Will Coronavirus kill Lebanon's Revolution?

Revolution in the Time of Corona Short on cash and plagued by corruption, Lebanese people face extreme hardship at the hands of the coronavirus. As faith in government hits rock bottom, people fear what awaits them after the lockdown ends.
Despite a rich culture and heritage, years of political mismanagement have led Lebanon into a debt crisis. For the many protesters who assembled in Beirut in February, the coronavirus emergency is only further proof the government has failed its people. "Never before in my life, not even during the civil war, have I seen so much pain, so much misery, suffering", says one independent MP. "For the first time, I hear Lebanese people asking for food.

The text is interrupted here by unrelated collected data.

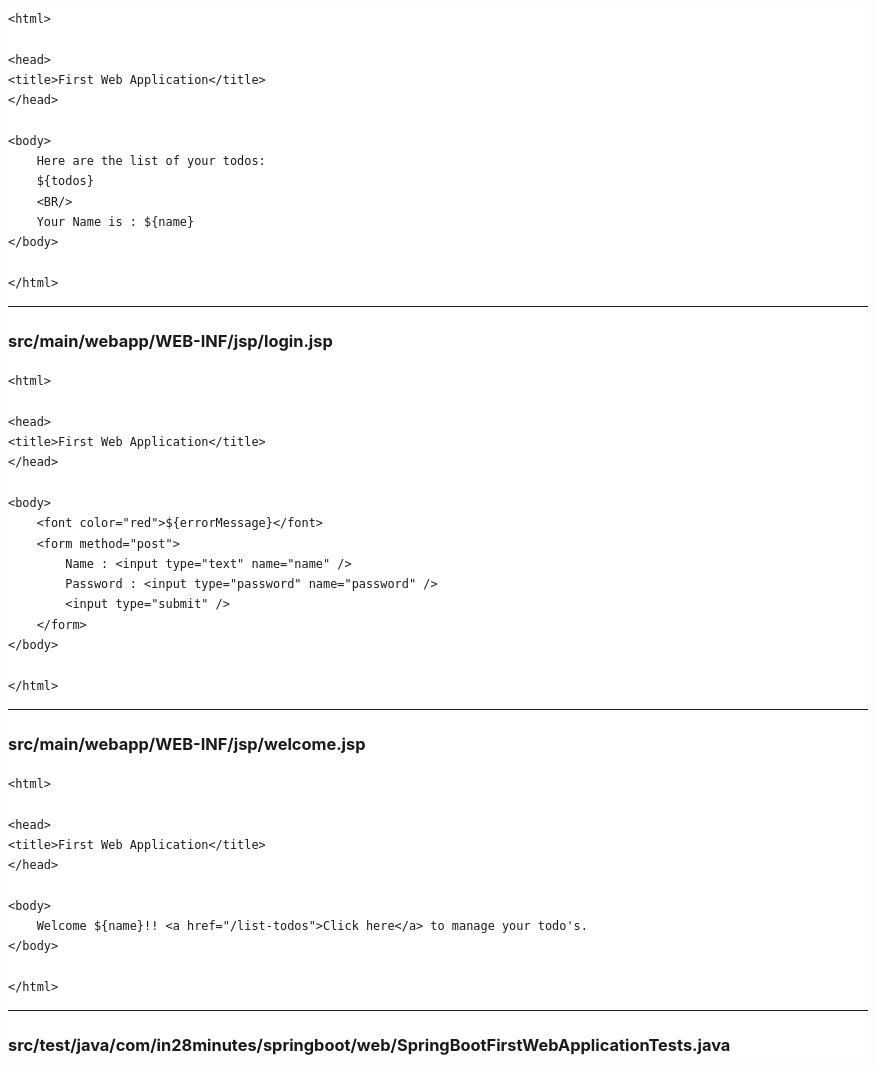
 ```
<html>

<head>
<title>First Web Application</title>
</head>

<body>
	Here are the list of your todos:
	${todos} 
	<BR/>
	Your Name is : ${name}
</body>

</html>
```
---
### src/main/webapp/WEB-INF/jsp/login.jsp

```
<html>

<head>
<title>First Web Application</title>
</head>

<body>
	<font color="red">${errorMessage}</font>
	<form method="post">
		Name : <input type="text" name="name" />
		Password : <input type="password" name="password" /> 
		<input type="submit" />
	</form>
</body>

</html>
```
---
### src/main/webapp/WEB-INF/jsp/welcome.jsp

```
<html>

<head>
<title>First Web Application</title>
</head>

<body>
	Welcome ${name}!! <a href="/list-todos">Click here</a> to manage your todo's.
</body>

</html>
```
---
### src/test/java/com/in28minutes/springboot/web/SpringBootFirstWebApplicationTests.java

We live as if there is no state." For many of society’s poorest, the situation is critical. "Sometimes we have moments beyond psychological distress. We sleep at night hoping we don’t wake the next day", says one unemployed man, worried his wife, a cancer survivor, will not get the treatment she needs. With Lebanon failing to pay interest on its national debt, people now wait for IMF-imposed austerity. "We started off in a really bad place in Lebanon. It’s not really the corona that is scaring us, it’s the waking up from the corona. The scary part is when this ends", says a hotelier forced to shut the doors of the Middle East’s oldest hotel.